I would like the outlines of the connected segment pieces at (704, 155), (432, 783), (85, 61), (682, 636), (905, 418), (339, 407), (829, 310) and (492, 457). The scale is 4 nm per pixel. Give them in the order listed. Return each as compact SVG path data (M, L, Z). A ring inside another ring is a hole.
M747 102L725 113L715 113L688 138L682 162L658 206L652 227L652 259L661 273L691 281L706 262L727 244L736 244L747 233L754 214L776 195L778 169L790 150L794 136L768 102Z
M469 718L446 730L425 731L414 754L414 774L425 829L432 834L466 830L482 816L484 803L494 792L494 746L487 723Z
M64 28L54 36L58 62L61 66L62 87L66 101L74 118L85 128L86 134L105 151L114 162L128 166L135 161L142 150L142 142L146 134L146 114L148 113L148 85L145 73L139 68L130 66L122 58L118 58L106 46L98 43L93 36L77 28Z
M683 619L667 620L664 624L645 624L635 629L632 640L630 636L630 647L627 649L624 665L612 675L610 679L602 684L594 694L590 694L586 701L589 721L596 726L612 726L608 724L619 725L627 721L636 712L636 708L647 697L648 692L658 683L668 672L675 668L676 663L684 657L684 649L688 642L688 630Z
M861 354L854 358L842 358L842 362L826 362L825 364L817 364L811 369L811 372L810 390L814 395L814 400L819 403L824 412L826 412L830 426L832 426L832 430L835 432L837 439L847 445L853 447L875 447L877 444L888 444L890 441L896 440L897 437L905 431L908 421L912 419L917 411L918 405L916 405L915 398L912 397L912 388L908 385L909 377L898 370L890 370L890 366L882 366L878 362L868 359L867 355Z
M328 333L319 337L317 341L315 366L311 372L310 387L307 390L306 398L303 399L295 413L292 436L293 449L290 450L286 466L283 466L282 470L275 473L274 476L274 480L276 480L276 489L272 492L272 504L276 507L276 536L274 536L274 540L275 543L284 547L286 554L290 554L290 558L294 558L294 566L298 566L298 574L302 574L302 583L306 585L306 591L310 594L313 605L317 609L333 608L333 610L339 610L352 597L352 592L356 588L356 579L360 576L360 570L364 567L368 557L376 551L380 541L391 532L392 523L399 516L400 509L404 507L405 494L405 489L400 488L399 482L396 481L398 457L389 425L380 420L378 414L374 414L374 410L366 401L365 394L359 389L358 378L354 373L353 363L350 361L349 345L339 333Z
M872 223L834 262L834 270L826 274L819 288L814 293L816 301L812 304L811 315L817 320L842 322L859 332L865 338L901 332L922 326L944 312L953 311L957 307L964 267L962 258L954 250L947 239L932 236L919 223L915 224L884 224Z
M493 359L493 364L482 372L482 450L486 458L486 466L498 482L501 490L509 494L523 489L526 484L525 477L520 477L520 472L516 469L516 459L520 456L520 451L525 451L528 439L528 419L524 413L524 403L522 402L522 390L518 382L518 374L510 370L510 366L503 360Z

----------------

EXERCISE BRIEF — The full listing above is to be copied exactly, line for line.

EXPECTED OUTPUT —
I would like the outlines of the connected segment pieces at (704, 155), (432, 783), (85, 61), (682, 636), (905, 418), (339, 407), (829, 310) and (492, 457). The scale is 4 nm per pixel. Give them in the order listed. Return each as compact SVG path data (M, L, Z). A ring inside another ring is a hole.
M747 102L725 113L715 113L688 138L682 162L658 206L652 227L652 259L661 273L691 281L706 262L727 244L736 244L747 233L754 214L776 195L778 169L790 150L794 136L768 102Z
M469 718L446 730L425 731L414 754L414 774L425 829L432 834L466 830L482 816L484 803L494 792L494 746L487 723Z
M64 28L54 36L58 62L61 66L62 87L66 101L74 118L85 128L86 134L105 151L114 162L128 166L135 161L142 150L142 142L146 134L146 114L148 113L148 85L145 73L139 68L130 66L122 58L118 58L106 46L98 43L93 36L77 28Z
M683 619L667 620L664 624L645 624L635 629L632 640L630 636L630 647L627 649L624 665L612 675L610 679L602 684L594 694L590 694L586 701L589 721L596 726L612 726L608 724L619 725L627 721L636 712L636 708L647 697L648 692L658 683L668 672L675 668L676 663L684 657L684 649L688 642L688 630Z
M861 354L854 358L842 358L842 362L826 362L825 364L817 364L811 369L811 372L810 390L814 395L814 400L819 403L824 412L826 412L830 426L832 426L832 430L835 432L837 439L847 445L853 447L875 447L877 444L888 444L890 441L896 440L897 437L905 431L908 421L912 419L917 411L918 405L916 405L915 398L912 397L912 388L908 385L909 377L898 370L890 370L890 366L882 366L878 362L868 359L867 355Z
M328 333L319 337L317 341L315 366L311 372L310 387L307 390L306 398L303 399L295 413L292 436L293 449L290 450L286 466L283 466L282 470L275 473L274 476L274 480L276 480L276 489L272 492L272 504L276 507L276 536L274 536L274 540L275 543L284 547L286 554L290 554L290 558L294 558L294 566L298 566L298 574L302 574L302 583L306 585L306 591L310 594L313 605L317 609L333 608L333 610L339 610L352 597L352 592L356 588L356 579L360 576L360 570L364 567L368 557L376 551L380 541L391 532L392 523L399 516L400 509L404 507L405 494L405 489L400 488L399 482L396 481L398 457L389 425L380 420L378 414L374 414L374 410L366 401L365 394L359 389L358 378L354 373L353 363L350 361L349 345L339 333Z
M872 223L834 262L834 270L826 274L819 288L814 293L816 301L812 304L811 315L817 320L842 322L859 332L865 338L901 332L922 326L944 312L953 311L957 307L964 267L962 258L954 250L947 239L932 236L919 223L915 224L884 224Z
M493 359L493 364L482 372L482 450L486 458L486 466L498 482L501 490L509 494L523 489L526 484L525 477L520 477L520 472L516 469L516 459L520 456L520 451L525 451L528 439L528 419L524 413L524 403L522 402L522 390L518 382L518 374L510 370L510 366L503 360Z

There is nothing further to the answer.